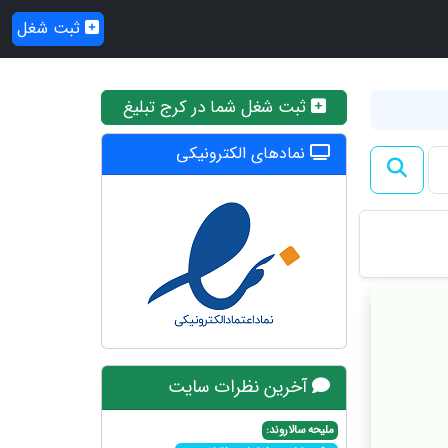
ثبت شغل
ثبت شغل شما در کرج تبلیغ
نمادهای الکترونیکی
آخرین نظرات سایت
ملیحه سالاروند:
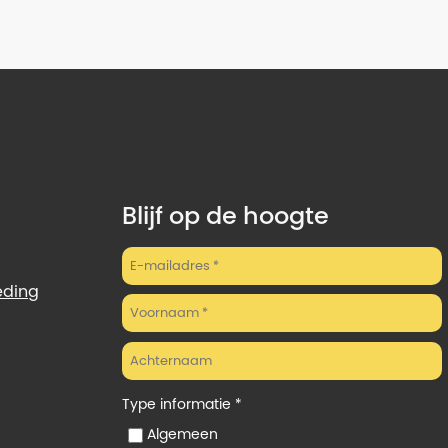
Blijf op de hoogte
eding
Type informatie *
Algemeen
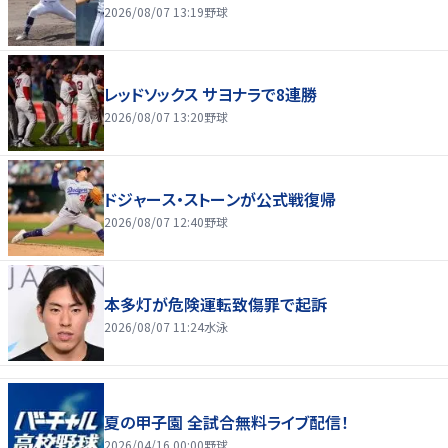
2026/08/07 13:19
野球
レッドソックス サヨナラで8連勝
2026/08/07 13:20
野球
ドジャース・ストーンが公式戦復帰
2026/08/07 12:40
野球
本多灯が危険運転致傷罪で起訴
2026/08/07 11:24
水泳
夏の甲子園 全試合無料ライブ配信！
2026/04/16 00:00
野球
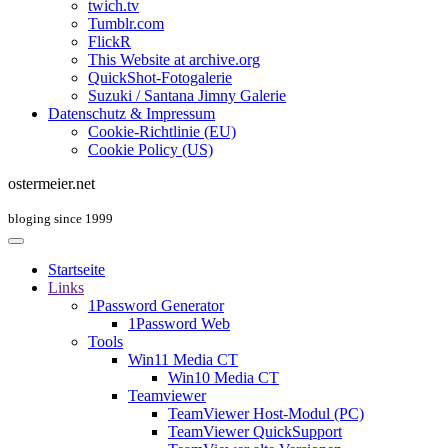
twich.tv
Tumblr.com
FlickR
This Website at archive.org
QuickShot-Fotogalerie
Suzuki / Santana Jimny Galerie
Datenschutz & Impressum
Cookie-Richtlinie (EU)
Cookie Policy (US)
ostermeier.net
bloging since 1999
Startseite
Links
1Password Generator
1Password Web
Tools
Win11 Media CT
Win10 Media CT
Teamviewer
TeamViewer Host-Modul (PC)
TeamViewer QuickSupport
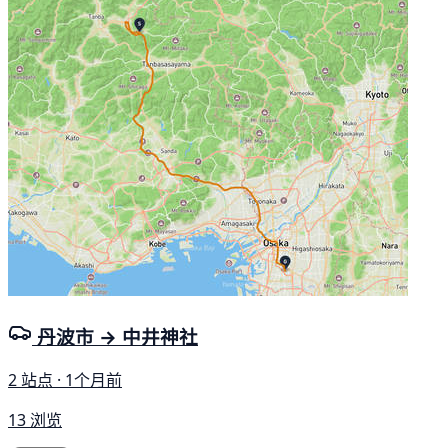
丹波市 → 中井神社
2 站点 · 1个月前
13 浏览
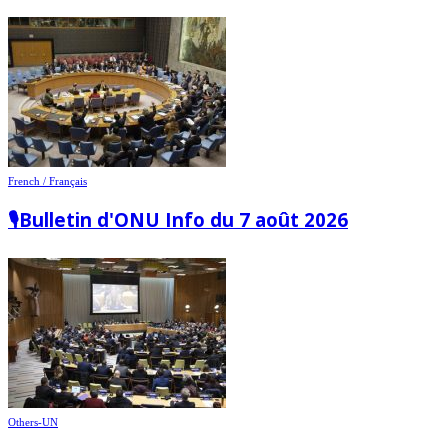
French / Français
🎙️Bulletin d'ONU Info du 7 août 2026
Others-UN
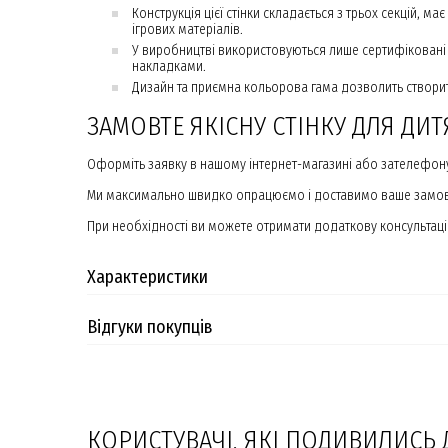
Конструкція цієї стінки складається з трьох секцій, м
ігрових матеріалів.
У виробництві використовуються лише сертифіковані
накладками.
Дизайн та приємна кольорова гама дозволить створи
ЗАМОВТЕ ЯКІСНУ СТІНКУ ДЛЯ Д
Оформіть заявку в нашому інтернет-магазині або зателефону
Ми максимально швидко опрацюємо і доставимо ваше замо
При необхідності ви можете отримати додаткову консультацію
Характеристики
Відгуки покупців
КОРИСТУВАЧІ, ЯКІ ПОДИВИЛИСЬ 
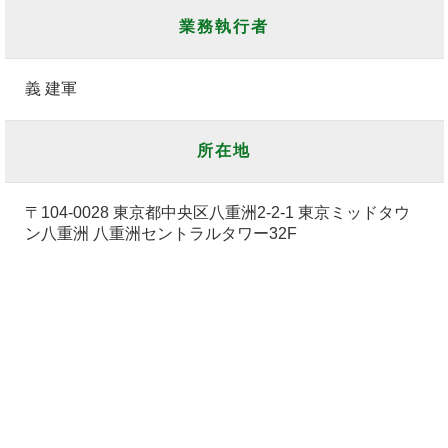
業務執行者
義 建軍
所在地
〒104-0028 東京都中央区八重洲2-2-1 東京ミッドタウ
ン八重洲 八重洲セントラルタワー32F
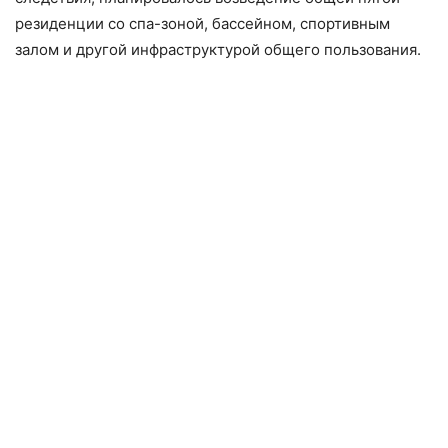
резиденции со спа-зоной, бассейном, спортивным
залом и другой инфраструктурой общего пользования.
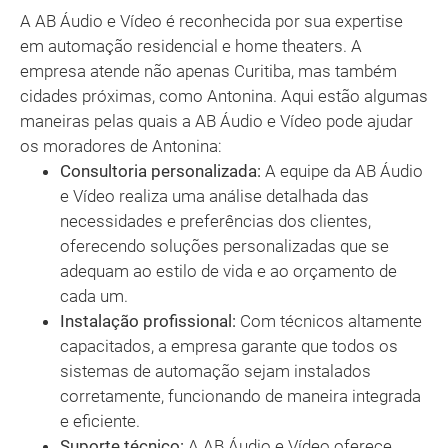
A AB Áudio e Vídeo é reconhecida por sua expertise
em automação residencial e home theaters. A
empresa atende não apenas Curitiba, mas também
cidades próximas, como Antonina. Aqui estão algumas
maneiras pelas quais a AB Áudio e Vídeo pode ajudar
os moradores de Antonina:
Consultoria personalizada:
A equipe da AB Áudio
e Vídeo realiza uma análise detalhada das
necessidades e preferências dos clientes,
oferecendo soluções personalizadas que se
adequam ao estilo de vida e ao orçamento de
cada um.
Instalação profissional:
Com técnicos altamente
capacitados, a empresa garante que todos os
sistemas de automação sejam instalados
corretamente, funcionando de maneira integrada
e eficiente.
Suporte técnico:
A AB Áudio e Vídeo oferece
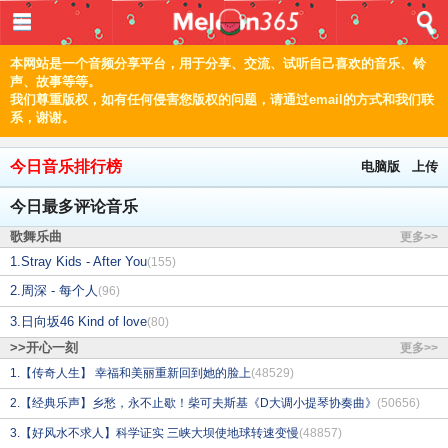
登入
首页
本网站是一个音频分享平台，用于分享、交流、试听自己喜欢的音乐、铃
声、故事等等。
我们尊重版权，如有任何侵害您版权的问题，请通过email的方式和我们联
音乐
系，谢谢。
频道
今日音乐排行榜
电脑版
上传
上传
今日最多评论音乐
编辑
歌舞乐曲
更多>>
1.Stray Kids - After You
(155)
2.周深 - 每个人
(96)
电脑版
3.日向坂46 Kind of love
(80)
正體
>>开心一刻
更多>>
1.【传奇人生】 幸福和美丽重新回到她的脸上
(48529)
©2021 甜瓜365 Melon365 Melon365.com
2.【经典乐声】乡愁，永不止歇！柴可夫斯基《D大调小提琴协奏曲》
(50656)
3.【好风水不求人】科学证实 三峡大坝使地球转速变慢
(48857)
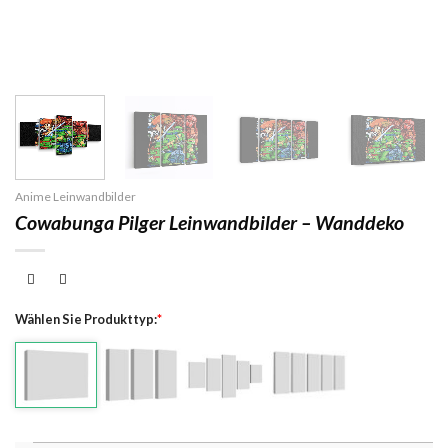
Anime Leinwandbilder
Cowabunga Pilger Leinwandbilder – Wanddeko
Wählen Sie Produkttyp:
*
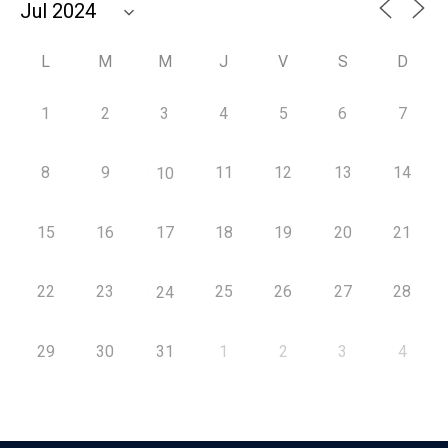
L
M
M
J
V
S
D
1
2
3
4
5
6
7
8
9
11
12
13
14
10
15
16
17
18
19
20
21
22
23
25
26
27
28
24
29
30
31
1
2
3
4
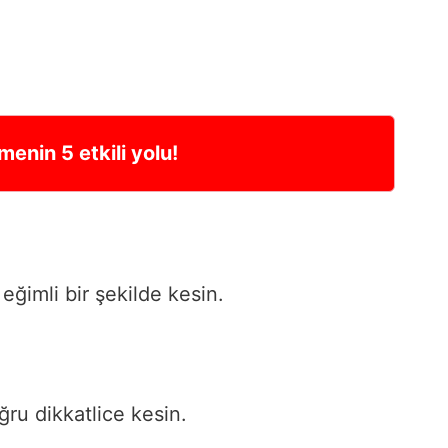
nin 5 etkili yolu!
 eğimli bir şekilde kesin.
ğru dikkatlice kesin.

The task
Write out exactly and only the lines that run from the start of the data above through the line containing "накладками.", leaving the pictures out.

Solution
ثبت شغل
ثبت شغل شما در کرج تبلیغ
نمادهای الکترونیکی
آخرین نظرات سایت
ملیحه سالاروند:
Blijf op de hoogte
eding
Type informatie *
Algemeen
2026/08/07 13:19
野球
レッドソックス サヨナラで8連勝
2026/08/07 13:20
野球
ドジャース・ストーンが公式戦復帰
2026/08/07 12:40
野球
本多灯が危険運転致傷罪で起訴
2026/08/07 11:24
水泳
夏の甲子園 全試合無料ライブ配信！
2026/04/16 00:00
野球
twich.tv
Tumblr.com
FlickR
This Website at archive.org
QuickShot-Fotogalerie
Suzuki / Santana Jimny Galerie
Datenschutz & Impressum
Cookie-Richtlinie (EU)
Cookie Policy (US)
ostermeier.net
bloging since 1999
Startseite
Links
1Password Generator
1Password Web
Tools
Win11 Media CT
Win10 Media CT
Teamviewer
TeamViewer Host-Modul (PC)
TeamViewer QuickSupport
丹波市 → 中井神社
2 站点 · 1个月前
13 浏览
French / Français
🎙️Bulletin d'ONU Info du 7 août 2026
Others-UN
Конструкція цієї стінки складається з трьох секцій, м
ігрових матеріалів.
У виробництві використовуються лише сертифіковані
накладками.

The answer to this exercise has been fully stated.